As I read somewhere, "One day, I could no longer reconcile the claims of faith with the realities of life." I abandoned my faith. I realized I was an atheist. I told my daughters that I no longer believed in god. They understood but remain believers, although not SDA.
My girls are supportive and respect my unbelief, but my mother is another story. She remains a very devout, orthodox, Ellen G. White-worshiping 7th-Day Adventist. I slowly told her over several conversations... she is still upset and told me I have hurt her. She can't understand were she went wrong with me, but tells me that no matter what, she still loves me. My father never maintained a relationship with us and died 3 years ago while living with his 7th wife. He had other children which I don't know.
Today, I am very happy. I got remarried to a wonderful man.
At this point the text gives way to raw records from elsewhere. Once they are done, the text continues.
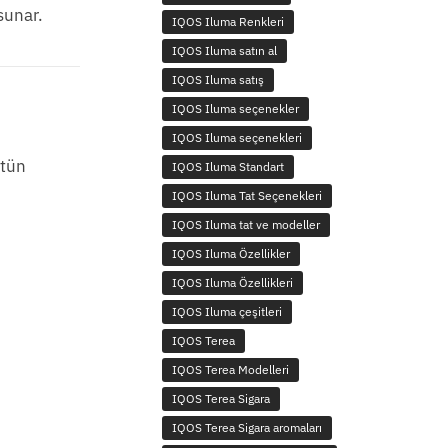
sunar.
IQOS Iluma Renkleri
IQOS Iluma satın al
IQOS Iluma satış
IQOS Iluma seçenekler
IQOS Iluma seçenekleri
ütün
IQOS Iluma Standart
IQOS Iluma Tat Seçenekleri
IQOS Iluma tat ve modeller
IQOS Iluma Özellikler
IQOS Iluma Özellikleri
IQOS Iluma çeşitleri
IQOS Terea
IQOS Terea Modelleri
IQOS Terea Sigara
IQOS Terea Sigara aromaları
My life as an atheist has the meaning it never had while I was a believer. It has been tremendously liberating discovering that the world is natural, that there are no deities or demons. I live my life to the fullest knowing how incredibly lucky I am to exist for a brief period as a conscious being in our planet.
Like Carl Sagan said, a pale blue dot in an immense universe where life seems to be very rare if it even exists some where else... yet, I am alive and conscious. Thank you for the opportunity to share my story, and hopefully it will help others in the same situation.